> _WHAT YOU NEED TO DO_:
- a) Answer these questions about the text on Minnette Vári's Oracle, one per line, marked the same way:
(i) In what year did Vári make Oracle?
(ii) Which Goya painting does Oracle use as its starting point?
(iii) What does Vári normally use as the point of departure for her films?
- b) Write what comes next in the text on Minnette Vári's Oracle, starting after its final sentence.

> _TEXT SHOWN_:
════
Minnette Vari
27 Sep - 20 Oct 2012
In the next instalment of our viewing room programme, Minnette Vári will present her 1999 hard-hitting and highly acclaimed video work Oracle, as well as recent ink drawings that are “remastered” stills from the film.
Oracle takes Francisco de Goya’s famous painting Saturn Devouring his Children as a starting point and shows an affinity with Goya’s visceral treatment of supernatural subject matter that allegorises socio-political realities. In her research for the work, Vári looked into the identities of the children of the mythological figure of Saturn. “I have found that each of these gods and goddesses had specific powers, duties and areas of concern, such as death, agriculture and the wellbeing of women,” says the artist. “I have chosen footage from the media in accordance with these characteristics, and wound up with a portrait of South Africa during the late 1990s. It is this portrait that becomes the setting for a more personal interrogation of the history that has shaped who I am.”
Characteristically, Vári establishes herself as the central character of Saturn. “In Oracle I become a maniacal golem,” she explains, “cramming all the conflicting histories of present-day Africa into my mouth, in a fit of hunger that makes me gag. To re-incorporate the disparate truths into one body, to make it whole again, is an excruciating task.”
Within the film, triggering this ferocious act is the ubiquity of conflicting information. “A history as dense and traumatic as South Africa’s has been,” says Vári, “can sometimes prove too much, and one reaches saturation point. Unable to deal with the influx of information, unable to digest all the different versions of reality, the figure in Oracle must reject mouthfuls of it, spitting pieces out, despite the forceful urge to ingest more.”
The ink drawings that accompany the film mark an interesting reversal of derivation for Vári. While she would normally use drawing as her point of departure for her films, here she does the opposite. Vári describes the drawings as, “in part, a meditation on intermedia practice, and how sometimes technological ‘advancement’ can in fact be set in motion the other way, i.e. starting from a ‘new media’ position and working in a retrograde process that results in something ‘done by hand’. With video works such Oracle, it would not make sense to produce a digital incarnation other than that which it is already in – moving image. However, if the strangely distorted, digitally mediated performances that constitute the video works could be captured and re-interpreted through another, more ancient kind of performance (painting), this would produce ‘portraits’ that could not have existed without the prior technological intervention.”
════
> _THE DATA_:

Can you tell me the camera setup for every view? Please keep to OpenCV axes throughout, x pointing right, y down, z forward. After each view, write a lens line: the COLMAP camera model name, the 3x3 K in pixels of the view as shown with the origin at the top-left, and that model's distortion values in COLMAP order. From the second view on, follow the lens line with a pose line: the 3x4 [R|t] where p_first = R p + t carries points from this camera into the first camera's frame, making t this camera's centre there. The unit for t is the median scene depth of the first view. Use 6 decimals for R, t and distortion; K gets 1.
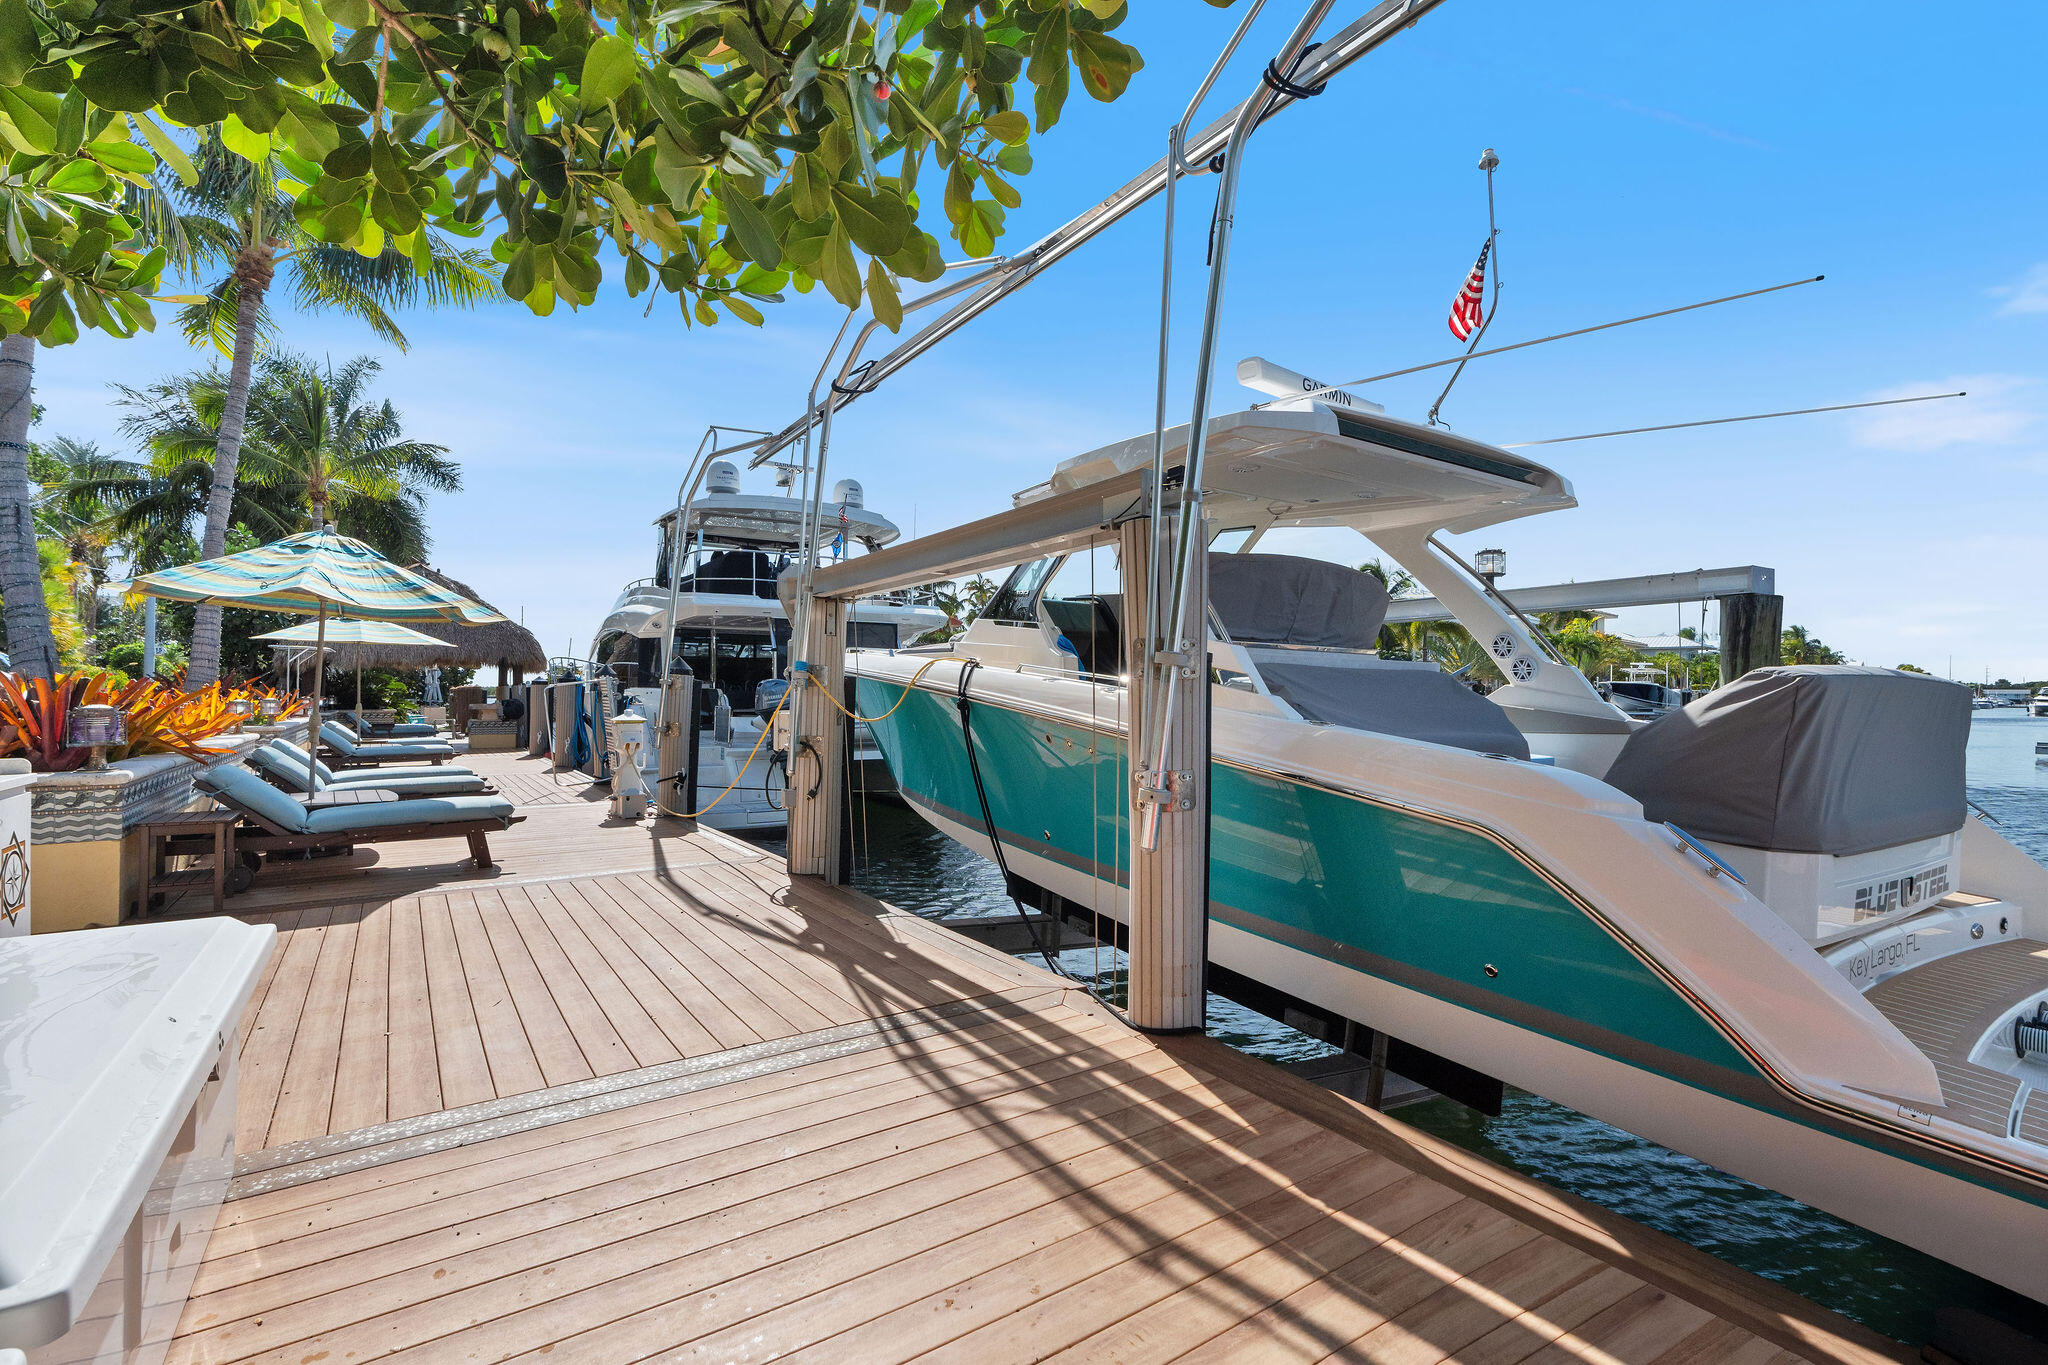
lens RADIAL K [[928.2, 0, 1029.9], [0, 928.2, 680.6], [0, 0, 1]] dist [-0.011063, 0.000657]
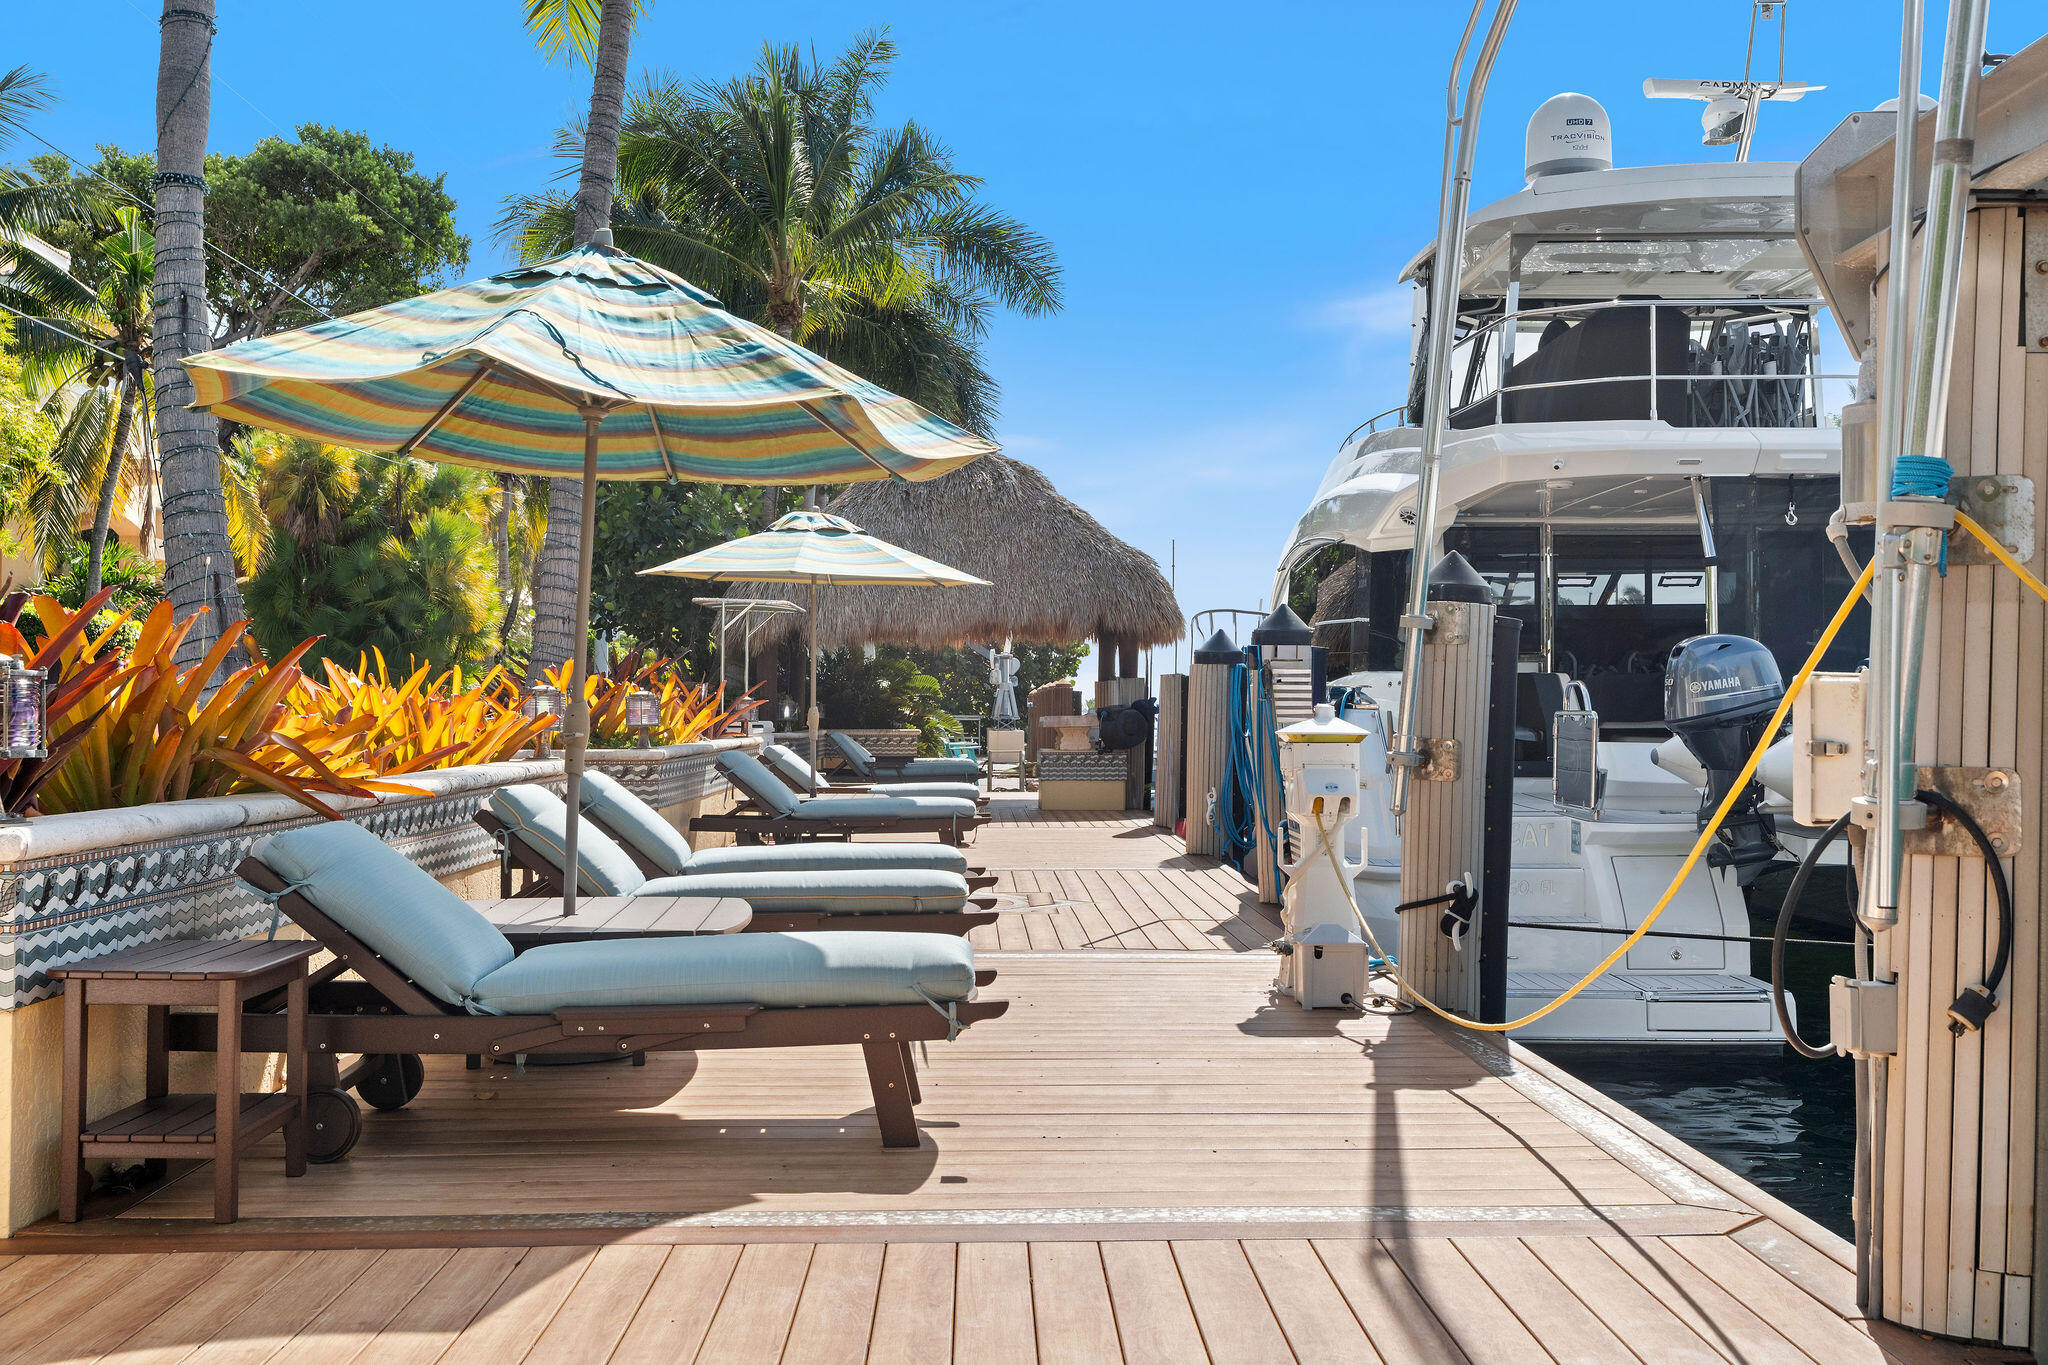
lens RADIAL K [[2052.9, 0, 1023.9], [0, 2052.9, 682.4], [0, 0, 1]] dist [0.053319, 0.000000]
pose [[0.838468, -0.008779, -0.544880, -0.072534], [0.008984, 0.999957, -0.002286, 0.018071], [0.544877, -0.002978, 0.838511, 0.205164]]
════
> _ANSWER SECTION_:
- a)
(i) 1999
(ii) Saturn Devouring his Children
(iii) Drawing

- b)
She continues to explain “using the term ‘remastered’ for this series, I consciously reference the fact that the ‘master’ is a source located elsewhere and here, re-interpreted. The idea of ‘remastering’ has become commonplace in the digital era. Remastering is the process of making a new master for an album, movie, or any other creation. It often involves going back to an older, analogue version of a recording, effecting certain ‘improvements’ in terms of colour or signal-to-noise ratio, and producing a new digital version, which would then function as the new master copy. In this case, the ‘remastering’ process has yielded thoroughly analogue ‘masters’ from a digital source. While this ‘re-mastered’ series may provide a fresh way to engage with the video works itself, in turn it offers a way to unlock new meaning from the original context. In unstitching the electronic fluidity of video, one performative gesture is translated into another, which heightens aspects of ritual in both new and more traditional media.”
Oracle was one of three of Vári’s video pieces selected by director Harald Szeemann for Plateau of Humankind at the Venice Biennale in 2001.
Oracle takes Francisco de Goya’s famous painting Saturn Devouring his Children as a starting point and shows an affinity with Goya’s visceral treatment of supernatural subject matter that allegorises socio-political realities. In her research for the work, Vári looked into the identities of the children of the mythological figure of Saturn. “I have found that each of these gods and goddesses had specific powers, duties and areas of concern, such as death, agriculture and the wellbeing of women,” says the artist. “I have chosen footage from the media in accordance with these characteristics, and wound up with a portrait of South Africa during the late 1990s. It is this portrait that becomes the setting for a more personal interrogation of the history that has shaped who I am.”
Characteristically, Vári establishes herself as the central character of Saturn. “In Oracle I become a maniacal golem,” she explains, “cramming all the conflicting histories of present-day Africa into my mouth, in a fit of hunger that makes me gag. To re-incorporate the disparate truths into one body, to make it whole again, is an excruciating task.”
Within the film, triggering this ferocious act is the ubiquity of conflicting information. “A history as dense and traumatic as South Africa’s has been,” says Vári, “can sometimes prove too much, and one reaches saturation point. Unable to deal with the influx of information, unable to digest all the different versions of reality, the figure in Oracle must reject mouthfuls of it, spitting pieces out, despite the forceful urge to ingest more.”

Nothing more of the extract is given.